## Required actions
[A] Please set down the Phonics Dance blog post word for word from "First students learned" to "at each letter individually.".
[B] Using the Phonics Dance blog post, decide whether each statement agrees with it. Answer yes or no and quote the words that settle it.
(i) The writer taught fourth grade before teaching second grade.
(ii) With the older students, the writer introduced one card a day.
(iii) The writer uses notes from reading with students to set up intervention groups.
[C] Write what comes next in the Phonics Dance blog post, picking up after its last sentence.

## Document section
Friday, April 5, 2013

The Phonics Dance

After leaving second grade I thought I would never use Virginia Dowd's The Phonics Dance again. Boy was I wrong! Friends, my fourth graders still struggle with decoding some of their words because the only word attack strategy they are familiar with is to sound it out or use context clues. What about words that are not phonetically correct? How are these students suppose to attack these words? The answer... they can't! We have to teach them.

Everyday while my students are in their centers I rotate through the classroom and confer with readers. I use my Reader's Workshop binder to record all kinds of information about what I hear and what I see. Most of the things I hear and see with my fourth graders fluency wise are: decoding problems, intonation and accuracy. I use these notes to help set up my intervention groups. After reading with each student I observe common patterns in their weaknesses. One day after listing to my students read, I decided to pull the students who I had observed with decoding problems. I showed them each of the The Phonics Dance cards and asked them to tell me the sound that the letter combination made. I was shocked! They had no clue! There was a long pause and then /a/ /u/. The next day, I assessed each letter combination they knew and did not know and we went to work.

First students learned The Phonics Dance by singing, chanting rhymes and dancing for common blend, digraphs and diphthongs like au, aw, ough, ing, th and ou. I did not introduce one card a day, but more like four or five since they were older students. The best part about The Phonics Dance is that it is a spiral review. After practicing these sounds in isolation we began working on placing them within words and "hunking" and "chunking". When students are "hunking" or chunking " they are training themselves to look at letter combinations and the sounds these combinations make instead of looking at each letter individually.

## Given material
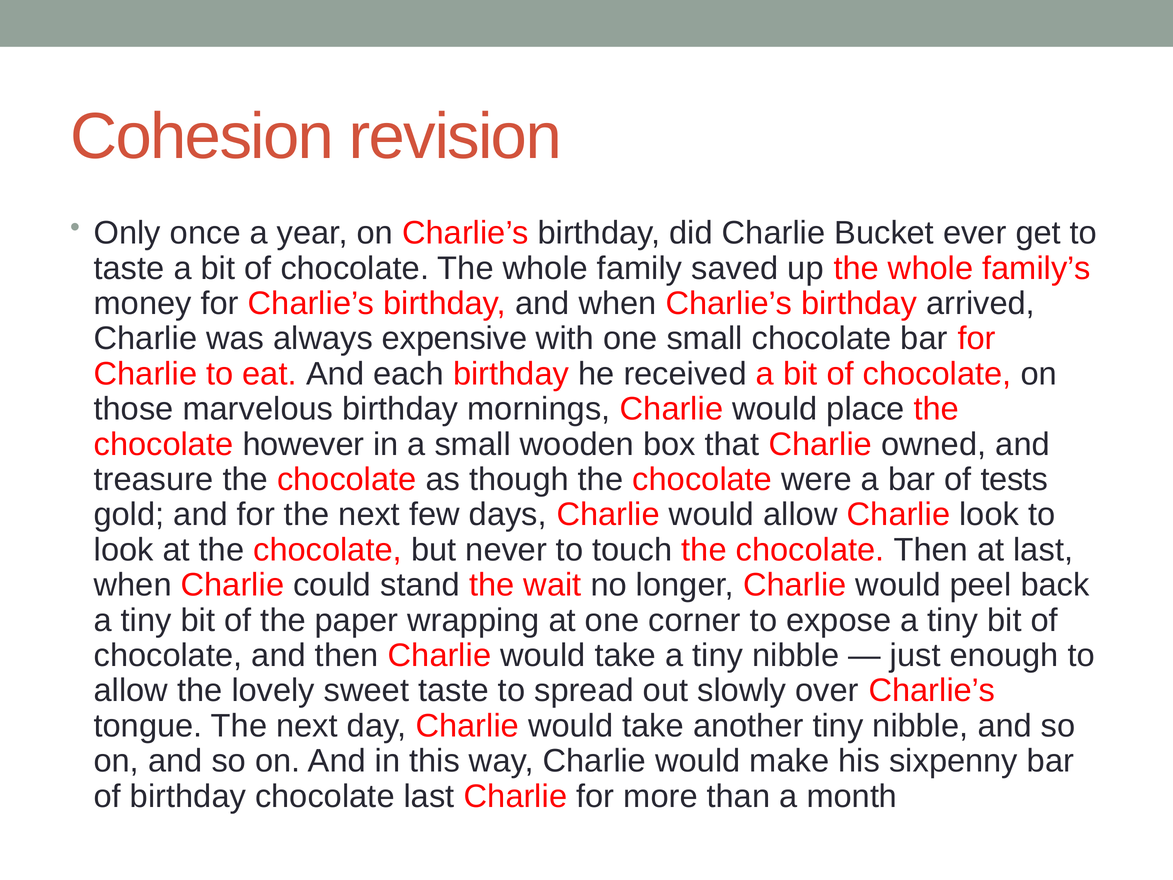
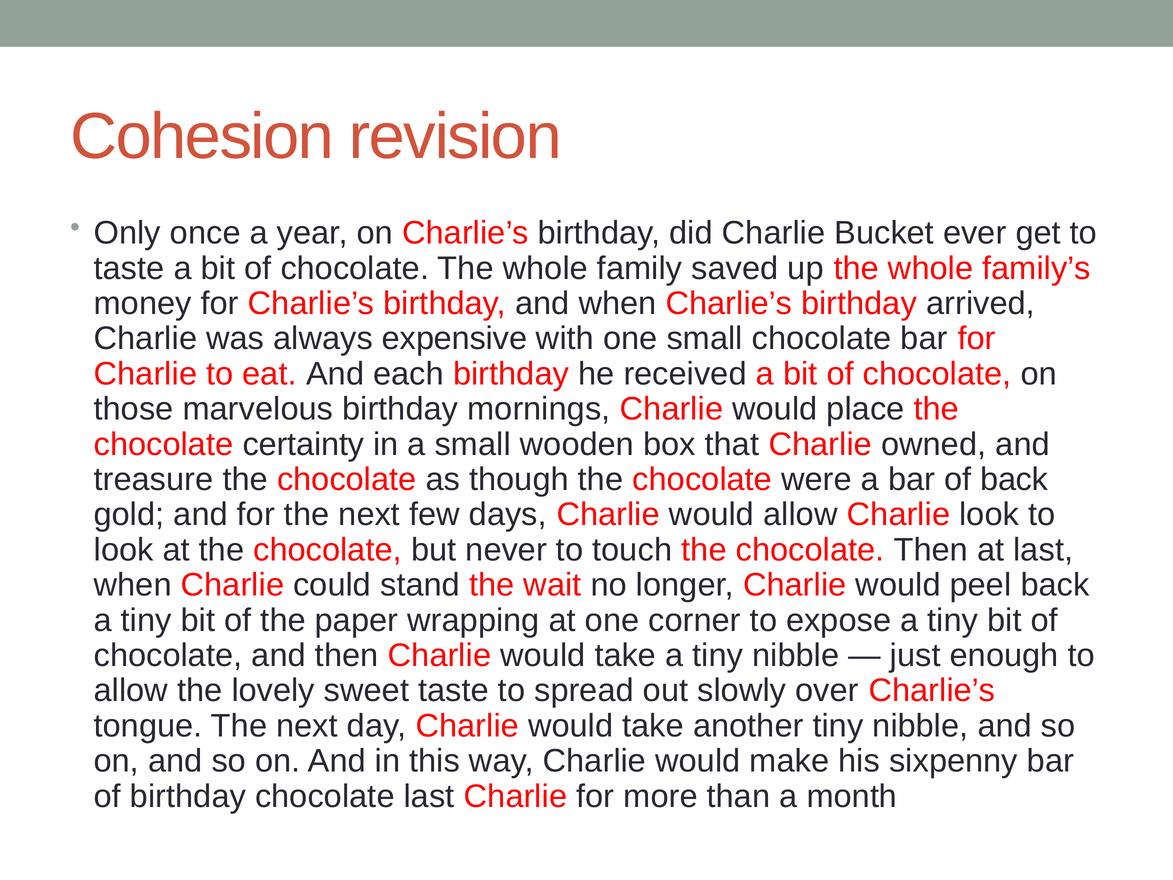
however: however -> certainty
of tests: tests -> back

## Answer list
[A]
First students learned The Phonics Dance by singing, chanting rhymes and dancing for common blend, digraphs and diphthongs like au, aw, ough, ing, th and ou. I did not introduce one card a day, but more like four or five since they were older students. The best part about The Phonics Dance is that it is a spiral review. After practicing these sounds in isolation we began working on placing them within words and "hunking" and "chunking". When students are "hunking" or chunking " they are training themselves to look at letter combinations and the sounds these combinations make instead of looking at each letter individually.

[B]
(i) No: "After leaving second grade I thought I would never use Virginia Dowd's The Phonics Dance again."
(ii) No: "I did not introduce one card a day, but more like four or five since they were older students."
(iii) Yes: "I use these notes to help set up my intervention groups."

[C]
Finally, it was time for reading paragraphs with these letter combinations hidden within the words. This was not an overnight success  There were many days in which I sat with a whiteboard beside a child as they were reading. Once they came to a word they could not sound out I would write it on the white board. Then we would "hunk" and "chunk" the word together. Now the responsibility has shifted to the students and they record unknown words on their board and "hunk" and "chunk" it themselves. To me the board was a way to show a "think-aloud" strategy for them. Eventually, the board will be gone and they will be much more fluent readers. These students are now responsible for looking for the "hunks" and "chunks" within their spelling words and even creating new words that have the same weekly spelling pattern.

As you can see The Phonics Dance can be used with any grade. After all this is what intervention is about. Finding out what individual students need and making sure they get it! If you would like to see a free sample of what you will get when you purchase The Phonics Dance click here.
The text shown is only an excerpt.